Slight differences were observed between brain and spinal cord in regulation of IL-16, active caspase-3, T-bet, Stat-2 (Tyr701) and NF(M+H)P, which may suggest the existence of distinct regulatory mechanisms of neuroinflammation in these two regions. The absence of appreciable IL-16 expression in control brain and spinal cord argues against an important physiological role for IL-16 in the maintenance of homeostasis within normal CNS.
In MS lesions, putative producers of IL-16 include CD4+, CD8+ T cells, B cells, dendritic cells, and subsets of activated microglia. Locally produced bioactive IL-16 may exert its paracrine effects by binding to CD4 co-receptor. A minimal peptide RRKS, between Arg106 and Ser109 of C-terminally cleaved bioactive IL-16, is essential for the binding and signaling through CD4 . This specific localization of intrathecal IL-16 bears relevance to its several potentially important roles: in local immunomodulation through regulation of CD4+T-T cell communication; in CD4+T cell helper function in the processes of T-B cell communication; and lastly in local antigen presentation by dendritic cells and microglia. A role for IL-16 in the cross talk between dendritic cells and T cells has also been proposed .
The Stat-1 protein plays a central role in the biological activity of both type I and type II interferons. Th1-derived IFNγ binds to its specific receptor on the surface of T cells and initiates signaling cascade, which includes Stat-1 phosphorylation and nuclear translocation. T-bet is regulated by IFNγ-, Stat-1-mediated signaling, and its level is markedly reduced in IFNγ- or Stat-1-mutant cells .
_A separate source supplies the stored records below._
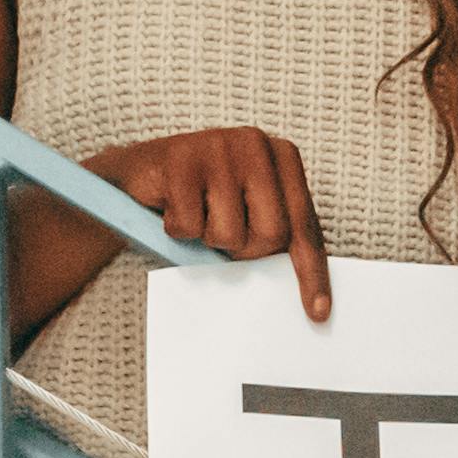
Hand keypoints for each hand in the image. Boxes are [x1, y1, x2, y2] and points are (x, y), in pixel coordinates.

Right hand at [90, 127, 328, 319]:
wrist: (138, 174)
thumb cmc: (203, 198)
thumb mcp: (251, 211)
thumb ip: (280, 233)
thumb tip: (311, 297)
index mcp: (283, 156)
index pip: (304, 225)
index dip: (312, 273)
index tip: (318, 313)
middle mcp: (256, 144)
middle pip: (272, 234)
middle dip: (246, 250)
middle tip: (224, 237)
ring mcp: (217, 146)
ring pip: (229, 234)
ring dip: (208, 238)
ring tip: (198, 213)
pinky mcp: (179, 158)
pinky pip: (189, 226)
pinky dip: (178, 229)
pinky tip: (172, 205)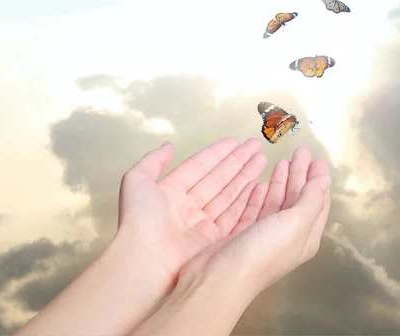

Inflammation-induced changes in axonal cytoskeletons, which include increased levels of phosphorylated medium and heavy chains of neurofilament, readily lead to axonal dysfunction [1, 35]. Our finding of IL-16 immunoreactivity in the vicinity of degenerate neurofilaments, which appears to be secreted from mononuclear cells (Fig. 6), suggests that this proinflammatory cytokine may participate in damage to axonal cytoskeletons.